A New, Universal Spirituality

It’s misleading to treat electoral results strictly from the standpoint of winners and losers, and not from a more nuanced perspective that is able to detect “long wave” trends and potentials.

In the case of the 2018 Midterms, a sober and insightful approach shows that the nation is increasingly sick and tired of everything that the disgusting President Trump, and his GOP sycophants, represent. It marked a refreshing and hopeful desire and intent of millions of Americans, including a growing portion of its swelling ranks of the young and minorities, to turn this nation in a new direction, and to treat the menace in the White House now as a clarion call for a revival of core values.

The election, as Virginia U.S. Senator Tim Kaine said during his victory speech Tuesday night, marked not just a “Blue Wave” of Democratic wins, but a new wave of compassion, character, caring, love, righteousness and justice, and a rejection of “the ugliness coming out of the Oval Office.” Referring to Virginia’s slogan, “Virginia is for Lovers,” he added that it is “for inclusion, for welcoming and not for judgers, doubters and haters.”

“America is great only when its leaders are good,” he said, and he began an extended riff on his own motivating spirituality. “We all have issues which motivate us. Mine calls us,” he said, quoting George Fox, the founder of the Quakers, “to walk cheerfully over the world answering that of God in everyone.” He then referred to this season’s Hindu celebration of Navaratri that he said was poignant for representing the triumph of light over darkness and understanding over ignorance. The correspondence of that celebration with this week’s electoral victory “is not an accident,” he said.
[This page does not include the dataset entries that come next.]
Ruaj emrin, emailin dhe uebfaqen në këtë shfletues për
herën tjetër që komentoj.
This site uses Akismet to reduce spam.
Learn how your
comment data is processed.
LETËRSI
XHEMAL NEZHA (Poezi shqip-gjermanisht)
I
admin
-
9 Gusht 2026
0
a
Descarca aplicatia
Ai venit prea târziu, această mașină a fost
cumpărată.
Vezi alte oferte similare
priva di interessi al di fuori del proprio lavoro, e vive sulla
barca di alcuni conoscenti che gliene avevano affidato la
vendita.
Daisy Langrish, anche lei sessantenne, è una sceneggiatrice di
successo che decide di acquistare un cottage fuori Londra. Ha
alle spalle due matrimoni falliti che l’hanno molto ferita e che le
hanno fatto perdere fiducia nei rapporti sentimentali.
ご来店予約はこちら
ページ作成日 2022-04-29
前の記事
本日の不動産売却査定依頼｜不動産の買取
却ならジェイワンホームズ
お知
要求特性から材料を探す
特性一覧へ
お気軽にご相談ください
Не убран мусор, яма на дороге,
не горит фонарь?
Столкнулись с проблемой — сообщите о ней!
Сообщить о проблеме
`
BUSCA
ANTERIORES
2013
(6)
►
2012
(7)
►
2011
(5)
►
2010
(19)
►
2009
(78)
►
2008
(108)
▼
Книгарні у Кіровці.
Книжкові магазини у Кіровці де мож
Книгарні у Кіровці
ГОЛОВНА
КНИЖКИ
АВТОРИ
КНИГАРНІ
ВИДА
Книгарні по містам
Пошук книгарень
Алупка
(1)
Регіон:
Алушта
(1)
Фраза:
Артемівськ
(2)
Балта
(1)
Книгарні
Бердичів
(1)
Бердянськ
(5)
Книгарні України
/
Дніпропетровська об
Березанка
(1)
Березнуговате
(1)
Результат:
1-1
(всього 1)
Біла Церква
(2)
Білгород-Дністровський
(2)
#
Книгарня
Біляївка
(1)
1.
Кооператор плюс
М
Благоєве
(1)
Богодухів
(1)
Kaine’s unique overarching approach of values to the campaign invigorated voters throughout the Commonwealth of Virginia. Not faced with a serious challenge this time (his opponent being an over-the-top right wing pro-Trump Republican) Kaine campaigned tirelessly for other Democratic candidates in the state, keying more and more on the issue of values as the election approached, and it worked beautifully, as three Democratic women running for Congress for the first time upended their Republican counterparts and combined with the comfortable wins for the state’s four incumbent Democrats to bring the state to a 7-4 majority for Democrats in Congress.

Kaine made it clear that his own spirituality, although Catholic in its roots, is not theologically or ideologically narrow. On the contrary, his serious reference to the Quakers and the Hindu holiday are evidence of his ecumenical sentiment, as was his missionary work at a Jesuit school and role as a fair housing advocate in his early adult years prior to running for the City Council in Richmond, becoming its mayor, and then winning difficult and close statewide elections for Virginia lieutenant governor, governor and U.S. Senator. As Hillary Clinton’s running mate in 2016, he brought his solid, values-based approach to his campaign, earning a fatherly reputation, even a nerdy one, such as playing his harmonica on the “Ellen DeGeneres Show.”

But in the context of the Year of the Woman profile of these midterm elections, and the record progress made for minority and LGBT candidates, it perhaps was the openly-articulated spirituality of this ecumenical candidate that certainly set the tone for Virginia’s significant triumphs, and maybe for more of the nation than recognized.

By contrast, the evangelical right wing, associated with Franklin Graham, son of the late Billy Graham, and other aging white men like former presidential candidate Pat Robertson, attached itself to Trump and stuck with him ferociously despite all the evidence of his unrepentant personal excesses. This crowd joyously aligned itself with Trump’s cruel approach to immigration and the plight of Central Americans and other women and children fleeing severe poverty and political repression.

Over time, these contrasting approaches to matters of the spirit will resonate deeply in the American psyche, one embracing humane universal values and the other grasping to a mindless ideology and obedience to authoritarian political leadership.